Cent fois oui


«Ne fais pas l'enfant !». Cette injonction que l'on entend dans Cent culottes et sans papiers pourrait servir de sous-titre à l'excellent texte de Sylvain Levey, auteur souvent (et justement) primé. C'est que l'enfance n'est pas une sinécure, surtout lorsqu'on a la malchance de naître durant les heures sombres d'un vingtième siècle peu épargné par la folie des hommes. En à peine plus d'une heure, pas moins de vingt-neuf histoires se déroulent sous les yeux des spectateurs (dès 8 ans) qui voient défiler, du point de vue d'un écolier, l'histoire de France. Elle est inscrite en filigrane du quotidien de ce petit garçon qui apprend la construction grammaticale de la phrase (sur le modèle sujet-verbe-complément) via cet exemple cinglant de sa maîtresse : «ton père est collabo».

Ainsi va la vie au début des années 40 dans une petite école communale. Sur scène, trois comédiens adultes jouent à la fois des parents, des enfants, des instits', des militaires… Les rôles s'intervertissent à la vitesse de l'enchaînement des histoires ; cette folle allure donne du souffle à la pièce.

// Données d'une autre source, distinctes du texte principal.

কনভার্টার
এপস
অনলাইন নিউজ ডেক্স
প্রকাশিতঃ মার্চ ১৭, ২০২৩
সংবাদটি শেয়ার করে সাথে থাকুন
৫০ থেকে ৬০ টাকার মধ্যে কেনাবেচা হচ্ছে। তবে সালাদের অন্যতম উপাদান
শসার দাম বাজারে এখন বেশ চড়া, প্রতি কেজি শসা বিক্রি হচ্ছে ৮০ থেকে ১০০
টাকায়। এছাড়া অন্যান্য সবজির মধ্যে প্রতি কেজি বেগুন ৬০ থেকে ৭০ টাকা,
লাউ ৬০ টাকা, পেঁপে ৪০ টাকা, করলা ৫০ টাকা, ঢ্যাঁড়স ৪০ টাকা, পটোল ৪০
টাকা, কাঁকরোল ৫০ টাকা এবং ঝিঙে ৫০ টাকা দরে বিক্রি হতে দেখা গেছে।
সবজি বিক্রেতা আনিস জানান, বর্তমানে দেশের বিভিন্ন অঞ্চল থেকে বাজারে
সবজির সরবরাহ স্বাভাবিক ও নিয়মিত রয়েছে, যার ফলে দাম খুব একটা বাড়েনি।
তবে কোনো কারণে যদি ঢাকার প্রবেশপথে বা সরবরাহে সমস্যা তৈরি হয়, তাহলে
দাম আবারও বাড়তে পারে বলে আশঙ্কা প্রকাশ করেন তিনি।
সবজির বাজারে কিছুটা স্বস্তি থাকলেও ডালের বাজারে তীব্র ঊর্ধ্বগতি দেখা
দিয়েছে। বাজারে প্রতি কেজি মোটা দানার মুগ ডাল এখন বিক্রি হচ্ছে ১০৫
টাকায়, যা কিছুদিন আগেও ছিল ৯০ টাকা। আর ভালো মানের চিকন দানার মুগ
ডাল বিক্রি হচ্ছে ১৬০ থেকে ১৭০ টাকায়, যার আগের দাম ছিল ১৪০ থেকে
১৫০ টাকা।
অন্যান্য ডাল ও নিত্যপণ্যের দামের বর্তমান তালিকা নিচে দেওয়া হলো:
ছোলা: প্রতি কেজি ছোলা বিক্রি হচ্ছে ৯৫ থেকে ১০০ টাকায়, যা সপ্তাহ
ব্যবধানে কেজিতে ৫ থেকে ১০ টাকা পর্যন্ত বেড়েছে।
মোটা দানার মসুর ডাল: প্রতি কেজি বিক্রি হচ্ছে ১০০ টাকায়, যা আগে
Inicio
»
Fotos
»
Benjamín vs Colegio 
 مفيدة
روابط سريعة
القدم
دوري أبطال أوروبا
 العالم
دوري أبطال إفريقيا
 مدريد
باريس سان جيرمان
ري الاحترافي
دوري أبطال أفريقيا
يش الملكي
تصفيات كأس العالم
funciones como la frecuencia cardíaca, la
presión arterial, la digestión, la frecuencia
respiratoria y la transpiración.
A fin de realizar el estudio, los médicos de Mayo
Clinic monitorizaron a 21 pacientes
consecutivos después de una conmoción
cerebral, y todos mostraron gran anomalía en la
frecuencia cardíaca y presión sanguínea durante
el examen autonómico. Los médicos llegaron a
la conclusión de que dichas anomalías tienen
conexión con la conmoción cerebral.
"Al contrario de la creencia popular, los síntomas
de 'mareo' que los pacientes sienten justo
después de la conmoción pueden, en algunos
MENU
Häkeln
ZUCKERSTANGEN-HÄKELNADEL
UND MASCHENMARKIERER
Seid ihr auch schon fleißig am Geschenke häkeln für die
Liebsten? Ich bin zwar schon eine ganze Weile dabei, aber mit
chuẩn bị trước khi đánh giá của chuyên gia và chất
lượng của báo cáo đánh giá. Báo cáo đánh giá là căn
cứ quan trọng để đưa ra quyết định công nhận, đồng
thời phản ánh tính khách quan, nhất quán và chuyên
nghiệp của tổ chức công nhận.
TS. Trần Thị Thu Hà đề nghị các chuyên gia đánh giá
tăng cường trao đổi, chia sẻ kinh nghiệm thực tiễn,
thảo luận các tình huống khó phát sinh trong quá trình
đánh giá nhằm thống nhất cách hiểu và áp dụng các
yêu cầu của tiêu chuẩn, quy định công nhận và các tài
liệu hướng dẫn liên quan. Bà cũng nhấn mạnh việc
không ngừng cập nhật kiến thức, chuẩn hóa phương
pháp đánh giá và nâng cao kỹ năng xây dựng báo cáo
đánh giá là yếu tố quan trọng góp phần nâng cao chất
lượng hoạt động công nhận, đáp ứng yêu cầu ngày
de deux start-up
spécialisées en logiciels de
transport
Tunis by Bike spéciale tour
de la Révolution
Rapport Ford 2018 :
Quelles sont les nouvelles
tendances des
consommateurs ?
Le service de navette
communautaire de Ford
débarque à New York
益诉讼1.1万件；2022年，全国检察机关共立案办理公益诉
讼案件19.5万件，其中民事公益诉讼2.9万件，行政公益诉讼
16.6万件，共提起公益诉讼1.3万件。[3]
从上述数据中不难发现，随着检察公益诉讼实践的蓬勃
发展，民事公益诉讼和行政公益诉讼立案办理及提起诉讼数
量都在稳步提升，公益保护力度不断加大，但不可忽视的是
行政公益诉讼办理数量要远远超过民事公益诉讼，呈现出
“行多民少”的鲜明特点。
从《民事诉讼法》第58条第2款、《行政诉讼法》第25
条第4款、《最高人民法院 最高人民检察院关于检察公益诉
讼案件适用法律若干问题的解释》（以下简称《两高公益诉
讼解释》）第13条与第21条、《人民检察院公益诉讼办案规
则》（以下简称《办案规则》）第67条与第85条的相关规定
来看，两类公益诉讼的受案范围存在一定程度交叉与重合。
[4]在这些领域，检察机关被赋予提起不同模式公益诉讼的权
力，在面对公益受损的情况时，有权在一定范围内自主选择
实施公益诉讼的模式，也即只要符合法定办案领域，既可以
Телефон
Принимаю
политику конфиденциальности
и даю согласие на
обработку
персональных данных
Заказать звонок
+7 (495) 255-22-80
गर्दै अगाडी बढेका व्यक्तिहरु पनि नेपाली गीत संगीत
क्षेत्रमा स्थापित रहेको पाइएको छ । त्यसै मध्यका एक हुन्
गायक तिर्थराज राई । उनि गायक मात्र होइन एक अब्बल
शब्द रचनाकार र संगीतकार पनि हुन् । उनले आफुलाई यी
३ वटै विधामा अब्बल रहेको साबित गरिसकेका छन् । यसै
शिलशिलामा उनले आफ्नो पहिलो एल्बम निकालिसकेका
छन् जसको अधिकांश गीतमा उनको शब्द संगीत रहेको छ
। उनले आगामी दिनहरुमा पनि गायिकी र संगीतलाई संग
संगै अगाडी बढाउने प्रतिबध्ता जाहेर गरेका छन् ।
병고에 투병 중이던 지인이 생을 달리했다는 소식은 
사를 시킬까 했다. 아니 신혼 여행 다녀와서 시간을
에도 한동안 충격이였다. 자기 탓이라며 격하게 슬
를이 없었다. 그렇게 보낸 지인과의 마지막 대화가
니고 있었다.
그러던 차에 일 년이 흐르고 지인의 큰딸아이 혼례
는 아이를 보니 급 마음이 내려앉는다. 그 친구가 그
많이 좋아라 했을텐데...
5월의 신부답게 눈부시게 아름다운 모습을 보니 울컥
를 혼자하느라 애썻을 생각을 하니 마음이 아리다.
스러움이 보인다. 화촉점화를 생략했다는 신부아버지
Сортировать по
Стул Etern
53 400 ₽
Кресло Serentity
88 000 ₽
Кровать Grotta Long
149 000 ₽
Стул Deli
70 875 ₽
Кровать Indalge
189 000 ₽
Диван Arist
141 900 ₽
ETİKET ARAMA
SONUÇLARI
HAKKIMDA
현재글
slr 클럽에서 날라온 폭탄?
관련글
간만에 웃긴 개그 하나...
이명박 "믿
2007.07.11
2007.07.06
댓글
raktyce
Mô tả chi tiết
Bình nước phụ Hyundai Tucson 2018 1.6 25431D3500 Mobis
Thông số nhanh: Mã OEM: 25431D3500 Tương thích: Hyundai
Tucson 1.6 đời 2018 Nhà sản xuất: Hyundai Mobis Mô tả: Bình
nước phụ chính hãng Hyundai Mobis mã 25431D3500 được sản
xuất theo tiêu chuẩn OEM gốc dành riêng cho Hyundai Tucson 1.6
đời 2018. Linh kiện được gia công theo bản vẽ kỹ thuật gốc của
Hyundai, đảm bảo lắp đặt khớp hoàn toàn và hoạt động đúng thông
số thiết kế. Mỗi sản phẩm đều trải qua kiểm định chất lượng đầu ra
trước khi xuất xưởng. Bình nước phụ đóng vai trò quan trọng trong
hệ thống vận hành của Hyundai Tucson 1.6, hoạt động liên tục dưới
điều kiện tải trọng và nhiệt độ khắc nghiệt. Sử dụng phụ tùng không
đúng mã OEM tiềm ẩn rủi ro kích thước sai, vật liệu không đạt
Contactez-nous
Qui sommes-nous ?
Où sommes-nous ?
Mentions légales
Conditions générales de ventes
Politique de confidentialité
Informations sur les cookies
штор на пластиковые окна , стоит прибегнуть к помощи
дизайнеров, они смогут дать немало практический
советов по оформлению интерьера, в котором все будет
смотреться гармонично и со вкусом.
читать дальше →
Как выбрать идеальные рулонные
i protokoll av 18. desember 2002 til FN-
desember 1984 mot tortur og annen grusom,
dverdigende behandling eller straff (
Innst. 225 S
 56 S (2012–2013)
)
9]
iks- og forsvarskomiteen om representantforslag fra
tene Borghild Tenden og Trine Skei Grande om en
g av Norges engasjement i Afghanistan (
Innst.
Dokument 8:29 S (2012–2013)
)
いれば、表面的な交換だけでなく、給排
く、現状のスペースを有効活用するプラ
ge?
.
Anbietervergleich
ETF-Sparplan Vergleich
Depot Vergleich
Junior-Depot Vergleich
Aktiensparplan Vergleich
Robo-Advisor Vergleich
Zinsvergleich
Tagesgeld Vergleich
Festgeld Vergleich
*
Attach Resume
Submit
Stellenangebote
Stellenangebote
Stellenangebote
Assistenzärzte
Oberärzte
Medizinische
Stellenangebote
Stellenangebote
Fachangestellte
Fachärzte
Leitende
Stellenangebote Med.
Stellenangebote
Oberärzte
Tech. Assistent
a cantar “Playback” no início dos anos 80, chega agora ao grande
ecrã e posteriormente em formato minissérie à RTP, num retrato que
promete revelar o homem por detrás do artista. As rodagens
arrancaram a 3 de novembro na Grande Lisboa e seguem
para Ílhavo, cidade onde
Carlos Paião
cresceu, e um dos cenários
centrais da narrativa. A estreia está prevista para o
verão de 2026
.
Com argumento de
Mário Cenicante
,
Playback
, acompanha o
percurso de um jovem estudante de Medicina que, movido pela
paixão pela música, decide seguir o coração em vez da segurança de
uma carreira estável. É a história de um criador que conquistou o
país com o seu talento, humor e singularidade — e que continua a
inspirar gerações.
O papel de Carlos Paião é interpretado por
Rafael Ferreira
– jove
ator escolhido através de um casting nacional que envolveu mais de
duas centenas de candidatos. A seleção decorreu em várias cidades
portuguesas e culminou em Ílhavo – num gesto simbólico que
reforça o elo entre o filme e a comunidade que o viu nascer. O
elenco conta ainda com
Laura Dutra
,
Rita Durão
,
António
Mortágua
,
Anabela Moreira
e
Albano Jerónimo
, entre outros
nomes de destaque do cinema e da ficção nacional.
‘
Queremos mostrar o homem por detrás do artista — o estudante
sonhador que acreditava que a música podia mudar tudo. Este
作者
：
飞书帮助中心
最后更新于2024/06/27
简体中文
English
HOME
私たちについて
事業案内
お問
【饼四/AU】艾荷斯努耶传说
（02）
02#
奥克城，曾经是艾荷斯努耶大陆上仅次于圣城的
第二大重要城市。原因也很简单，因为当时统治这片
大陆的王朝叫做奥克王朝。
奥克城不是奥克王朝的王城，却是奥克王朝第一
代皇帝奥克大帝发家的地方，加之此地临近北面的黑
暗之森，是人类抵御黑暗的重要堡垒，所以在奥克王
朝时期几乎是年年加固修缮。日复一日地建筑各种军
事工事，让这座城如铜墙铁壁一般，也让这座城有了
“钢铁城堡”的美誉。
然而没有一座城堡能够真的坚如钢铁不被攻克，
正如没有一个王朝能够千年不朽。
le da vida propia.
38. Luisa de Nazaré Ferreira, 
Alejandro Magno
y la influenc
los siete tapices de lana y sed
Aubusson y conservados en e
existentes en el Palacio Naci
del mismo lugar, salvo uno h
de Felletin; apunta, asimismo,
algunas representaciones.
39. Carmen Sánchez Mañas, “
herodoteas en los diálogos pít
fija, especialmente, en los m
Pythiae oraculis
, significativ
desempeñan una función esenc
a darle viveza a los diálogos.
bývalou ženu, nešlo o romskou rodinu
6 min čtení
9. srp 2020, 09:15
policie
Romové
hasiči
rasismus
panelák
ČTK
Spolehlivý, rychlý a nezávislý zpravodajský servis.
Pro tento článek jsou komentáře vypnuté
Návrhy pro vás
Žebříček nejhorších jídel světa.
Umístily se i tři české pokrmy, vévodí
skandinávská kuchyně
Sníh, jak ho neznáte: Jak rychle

Anne Courel, metteur en scène à la tête de la compagnie Ariadne, utilise avec dextérité des artifices tels que la projection d'images d'archives de l'Institut National de l'Audiovisuel (INA) des premiers congés payés ou de vidéos super 8 sur un petit mouchoir blanc que tient du bout des doigts un acteur.

Si le spectacle s'épuise un peu en bout de course à force de vouloir évoquer un maximum de sujets très actuels (la malbouffe, l'obésité, le jeu du foulard), il n'en demeure pas moins marquant car il est émaillé de nombreuses trouvailles comme cette scène douce-amère à l'image de la pièce : l'enfant porte son étoile jaune à l'oreille comme il le ferait avec un coquillage. Il n'entend pas le ressac de la mer, mais le bruit des bottes.